Against the backdrop of high global oil prices and rising domestic energy needs, the Indonesian government is getting serious in its quest for new and alternative energy sources.
On this score, last week saw the minister for energy and mineral resources, Purnomo Yusgiantoro, announce that the government is developing plans for the construction of 11 bio-diesel plants in various parts of the country.
The minister had just arrived back from a cabinet meeting in central Java led by President Susilo Bambang Yudhoyono. There cabinet members had discussed national energy policies and a blueprint for the development of bio-energy.
With this step, Indonesia hopes to cut 10% off its consumption of hydrocarbon-based fuels by 2010.
The announcement follows several initiatives during the last few months by the government. These started with the President signing a decree in May on energy diversification and the promotion of the development of biofuels.
Indonesia is in dire need of energy. Currently, the country is highly dependent on fossil-based fuels like oil and gas for its energy needs. During an interview with OBG recently, President Director Abimanyu Suyoso of PT Indonesia Power estimated that oil alone is used for almost 25% of the energy generated, yet oil's share in the budget is much higher - approaching 65% - due to the high price.
Meanwhile, according to a PricewaterhouseCoopers (PwC) study on Oil and Gas Investments in Indonesia released in September 2005, Indonesia's oil production levels have declined continuously since peaking in 1996.
President Chris Newton of the Indonesian Petroleum Association (IPA) told OBG that much of this could be put down to low investment in exploration.
"The single biggest challenge for Indonesia is competing for exploration investment in an increasingly competitive and globalised market for the exploration investment dollar," he said.
"Exploration investment in Indonesia is at a 30-year low," he continued, while also describing it as "the long term future of our industry... there's no way we're going to see a sustained production turn around unless we can enhance frontier exploration investment."
The PwC study also observed that the production of gas has been declining since 1998, and that significant volumes of undeveloped gas reserves remain in Indonesia.
However, when BP starts production in 2008 of LNG at their Tangguh project in Papua, with a proven reserve of 408bn cu metres, national gas production is expected to significantly increase again. Also the IPA sees reasons for optimism with the current government taking action to improve the investment environment, as expressed in its annual report of 2005.
Now though, the government is diligently looking for alternative ways to generate energy.
State-owned oil and gas company Pertamina took a modest step by revitalising its gas fuel business in Jakarta with an investment of IDR7.5bn ($7.5m).
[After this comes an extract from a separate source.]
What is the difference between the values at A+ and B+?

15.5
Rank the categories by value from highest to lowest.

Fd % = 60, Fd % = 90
The government also plans to accelerate the construction of coal-fired power plants totalling 10,000 MW via a special crash programme. This move is aimed to decrease dependency on relatively expensive oil for electricity generation. Indonesia, a member of OPEC, is currently a net importer of oil, while coal is readily available in the country.
The contracts to build the power stations, worth $8bn, are expected to be awarded as early as September, possibly even without open bidding on the projects in order to save valuable time.
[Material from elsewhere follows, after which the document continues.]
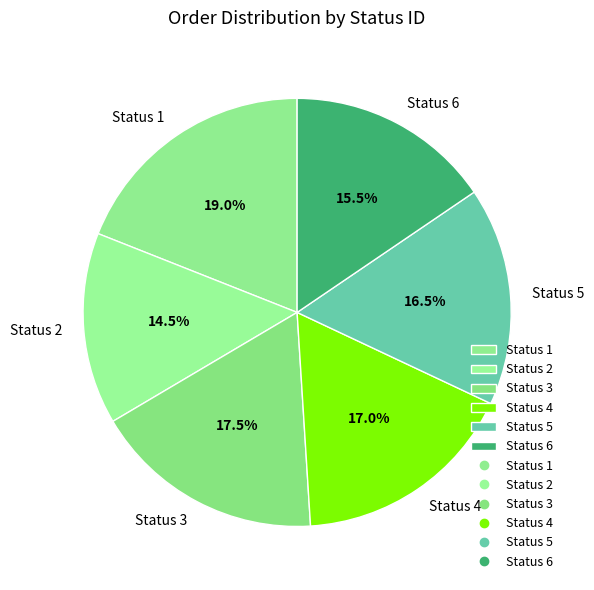

What is the largest slice in the pie chart?

Status 1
The announcement of a comprehensive strategy for biofuels could well be the most ambitious step thus far, taking into account the potential for the development of biofuels in Indonesia. The country has the climatic characteristics needed for biofuel crops, and it has enough affordable manpower available to undertake the labour intensive production of the fuels.
The biggest potential in the short-term lies with bio-diesel, an alternative to fossil-based diesel based on palm oil or castor oil.
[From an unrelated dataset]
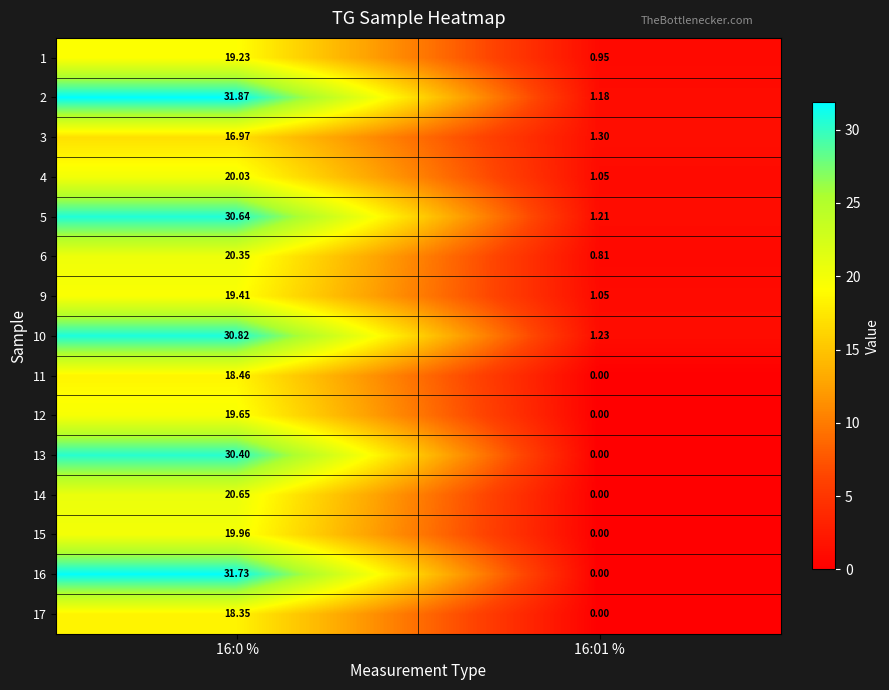

What is the difference between the highest and lowest values at 16:01 %?

1.3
Indonesia is already a major palm oil producer, and is slated to become the world's largest palm oil exporter next year. Castor oil, which can be derived from the Jatropha plant, is not yet produced on a large scale in the country, but the advantage of this plant is that it can even be cultivated on dry and unproductive land, thereby limiting any negative impact on the environment.
In May, Pertamina started selling biodiesel based on normal diesel mixed with 5% palm-oil-based biodiesel at selected fuel stations in Jakarta.
"Pertamina is building on this experience to fully prepare the downstream side," Pertamina President Director Ari M. Soemarno recently told OBG. He also said that "Pertamina guarantees to buy all biodiesel in Indonesia, because we can mix up to 15% biodiesel with hydrocarbon-based diesel."
In the meantime, in its editorial of last week, the Jakarta Post warmly welcomed the government's zeal in finding solutions for the challenges it is facing in ensuring sustainable energy supply in the country.
However, the paper also urged the government to "include its biodiesel production plan in an integrated energy development plan, supported with tax incentives, subsidies and regulatory infrastructure". This would be necessary to ensure enough long-term investment in the sector, and to mitigate possible negative effects of market volatility in oil and gas prices.